+++ Given data +++

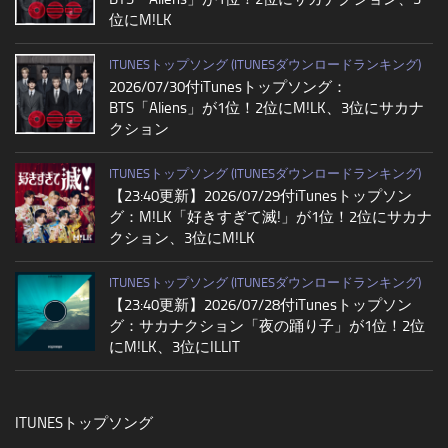
位にM!LK
ITUNESトップソング (ITUNESダウンロードランキング)
2026/07/30付iTunesトップソング：
BTS「Aliens」が1位！2位にM!LK、3位にサカナ
クション
ITUNESトップソング (ITUNESダウンロードランキング)
【23:40更新】2026/07/29付iTunesトップソン
グ：M!LK「好きすぎて滅!」が1位！2位にサカナ
クション、3位にM!LK
ITUNESトップソング (ITUNESダウンロードランキング)
【23:40更新】2026/07/28付iTunesトップソン
グ：サカナクション「夜の踊り子」が1位！2位
にM!LK、3位にILLIT
ITUNESトップソング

+++

▶ _Instruction_
The records above should be reproduced exactly, with the pictures omitted.

▶ _Response area_
位にM!LK
ITUNESトップソング (ITUNESダウンロードランキング)
2026/07/30付iTunesトップソング：
BTS「Aliens」が1位！2位にM!LK、3位にサカナ
クション
ITUNESトップソング (ITUNESダウンロードランキング)
【23:40更新】2026/07/29付iTunesトップソン
グ：M!LK「好きすぎて滅!」が1位！2位にサカナ
クション、3位にM!LK
ITUNESトップソング (ITUNESダウンロードランキング)
【23:40更新】2026/07/28付iTunesトップソン
グ：サカナクション「夜の踊り子」が1位！2位
にM!LK、3位にILLIT
ITUNESトップソング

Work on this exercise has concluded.